Ben Garment swooned and stitched his name into the wrapper of last year's chocolate bar and tied it about his head in a fit of fashion, and said, “Well! And how's so?”
They pressed on, togetherly apart, and made a long wander of it. After a season of twists and turns, there before them was an elevator. Roby pushed its button, and after it played its charm and threw wide its gates in a busish manner, she stepped aboard, and Ben Garment joined her, and the doors were closed.
“Well enough,” said Ben Garment, and inspected the instrument panel for an egress. “Behold! The floors are unindicated and ever changing.

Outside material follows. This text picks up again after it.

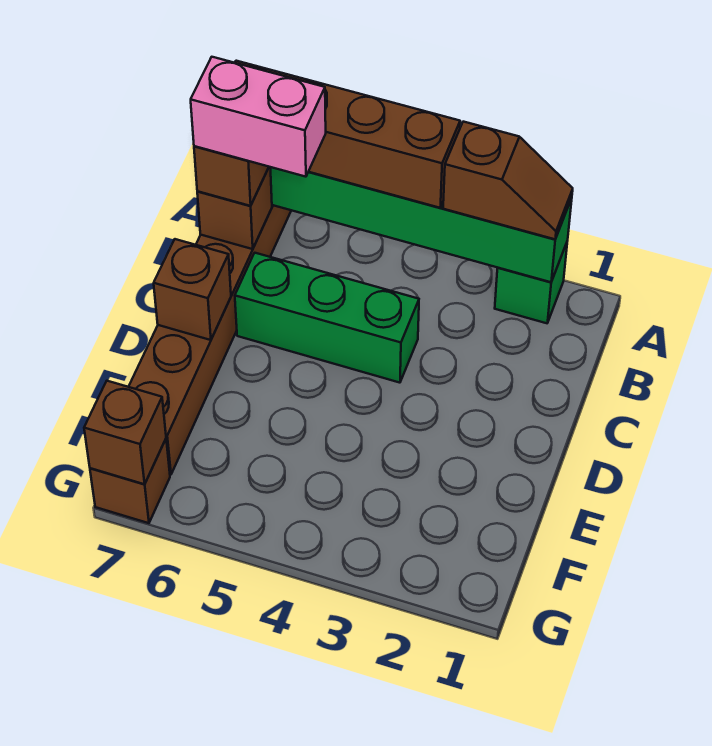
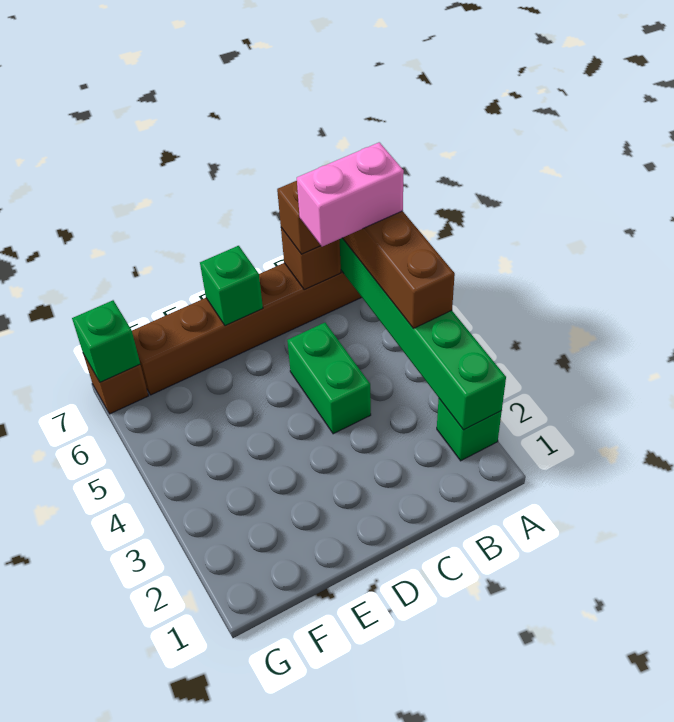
brown 1x2 slope [443,122,573,239] -> none
pink 1x2 brick [191,57,326,177] -> pink 1x2 brick turned to [297,142,404,247]
green 1x3 brick [235,253,419,383] -> green 1x2 brick [287,323,371,434]
brown 1x1 brick [154,239,231,340] -> green 1x1 brick [200,246,263,326]
brown 1x1 brick [84,381,166,484] -> green 1x1 brick [72,300,140,382]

The maze persists.”
“As we have met the teacher of math,” said Roby, “we should fear not the twisted path, for the pattern is now made plain, so we proceed in the manner explained.” She pressed the emergency button, and the lights flashed red and blue and seven—so as to alert the occupants declaring the emergency that an emergency had been declared—and the elevator's position ceased strangeness, and soon there was the thump thump thump of the heavily-armored firefighting rescue team, who prised the elevator doors open with golden spoons, and captured Roby and Ben Garment lovingly, and delivered them to the safety of at least twenty-five feet away from the building, past the smoking area, over by the bike racks across the street.
“A case of ease,” Roby said. Perhaps the pretzel had gone to her head indeed.

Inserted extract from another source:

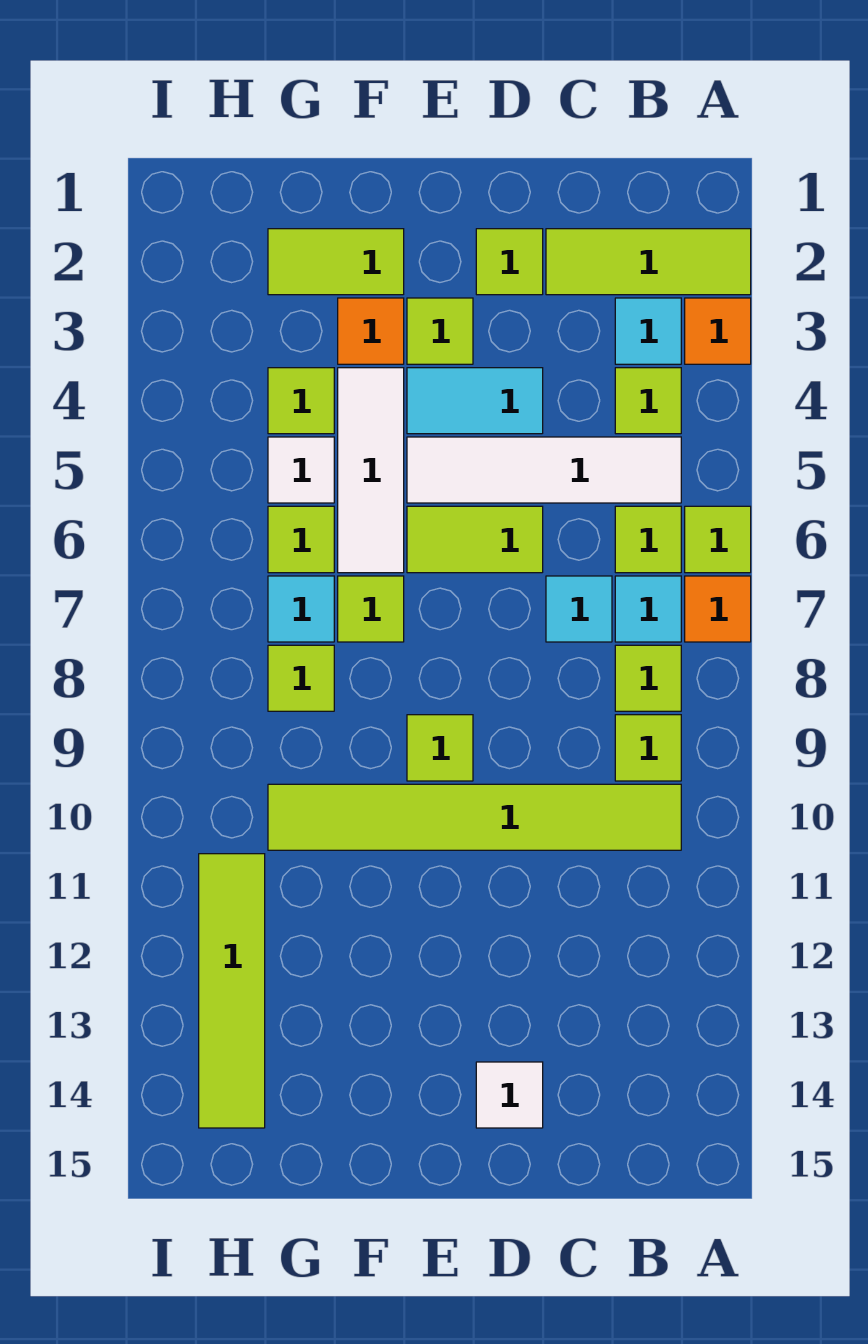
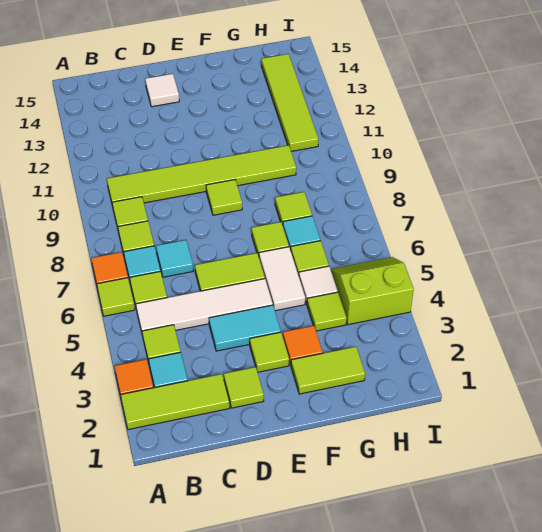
white 1x3 tile [338,368,404,573] -> white 1x2 tile [259,247,305,311]
none -> lime 2x2 slope [331,257,414,325]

Ben Garment grew a long beard so that he might stroke it thoughtfully, and while doing so, said, “A cool trick.”
Aside from them were Mario and Phillippo, with sad pockets turned out and Froggerless. Above them stood a terrifying effigy of the producer, who scolded them three more times for their fiscal irresponsibility before turning into a bluish cloud which sank beneath the ashtray.
“Say,” said Phillippo, “none of you have a quarter to spare?”
Alas that none had quarters to their name, but all experienced joy at their reunion, and the avoidance of another splittage.
The next solution was delivered by an elaborate financier who, drawing the four of hearts without even looking, turned and faced Traycup as he was dragged out from the entrance by a very bold but uninformed bodyguard, whose little earpiece had run out of batteries, and had not got the message that these strange folks were supposed to be trapped in the building, and, sensing Traycup's proximity to Poodleface, he executed his duty with characteristic efficiency and removed the offender from the environs.
“You've undone my doing!” said Poodleface, who was there, too, now. The bodyguard had failed her for the first and last time, and so she turned him into a shrimp and put him in charge of the minifridge access. “These are foul basenjis meant to be confined in a prisonous domain until their days end with brittle bones and dried-up hearts! Return them to the capturement quarters at once!”
“Quarters, you say?” said Phillippo.
“Let's let it die,” said Traycup. Ere Poodleface could place an ad for new bodyguards, they sauntered away from the hotel's parking lot and went to be near a line for the movie theater. There was an amount of cityhood nearby them, and Traycup looked the streets up and down, and created an identification of them. “Thanks to the old wave, we're but a stone's throw from a day's goal!” And it was true, for before them was a grand and fanciful sign proudly welcoming visitors to the luxuriant city of Dot-Speck-Water-Trail, which was not Nesodi Iveent, but which was also not far from Nesodi Iveent, so if a particularly swift possum could be wrangled and saddled in short order, they'd be at their destination at last, before a football game's commercial break could go into overtime.
“Shall we make a picnic?” said Roby.
Jum Burie stood at Sporthenge, by the big statue of the squirrel shaver, and Tuberlone was there with a stack of newspapers—well, more like a pile—all tuned to the weather station.
“As foretold by the prophecy,” said Tuberlone, placing the last paper in the pile—well, more like a stack.
“Useful gossip.” This Jum Burie said not in despair or frustration. “From hither, thence? Who had seen them and come to know their path?”
Meanwhile, parents pushed strollers full of children round and round the park.